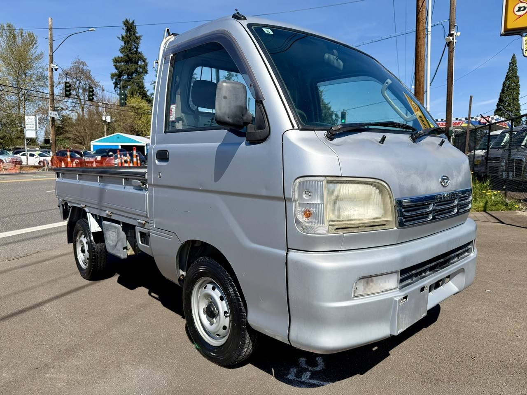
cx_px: 264
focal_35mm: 24
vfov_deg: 56.8
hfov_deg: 71.6
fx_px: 365
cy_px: 198
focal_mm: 6.76
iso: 100
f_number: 1.78
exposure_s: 1/7353
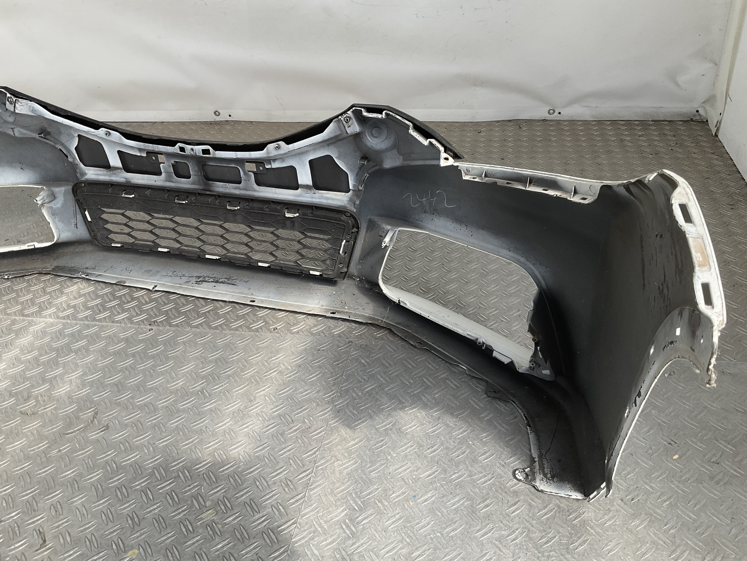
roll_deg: +2.9
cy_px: 280
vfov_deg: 48.2
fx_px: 626
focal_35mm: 29
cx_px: 374
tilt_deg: -34.8
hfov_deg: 61.7
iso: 16
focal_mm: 3
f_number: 1.8
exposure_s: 1/346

■ ■ ■ ■ ■ ■ ■

Instruction for this listing: copy it exactly, but leave the images behind.

EXPECTED ANSWER =>
cx_px: 264
focal_35mm: 24
vfov_deg: 56.8
hfov_deg: 71.6
fx_px: 365
cy_px: 198
focal_mm: 6.76
iso: 100
f_number: 1.78
exposure_s: 1/7353
roll_deg: +2.9
cy_px: 280
vfov_deg: 48.2
fx_px: 626
focal_35mm: 29
cx_px: 374
tilt_deg: -34.8
hfov_deg: 61.7
iso: 16
focal_mm: 3
f_number: 1.8
exposure_s: 1/346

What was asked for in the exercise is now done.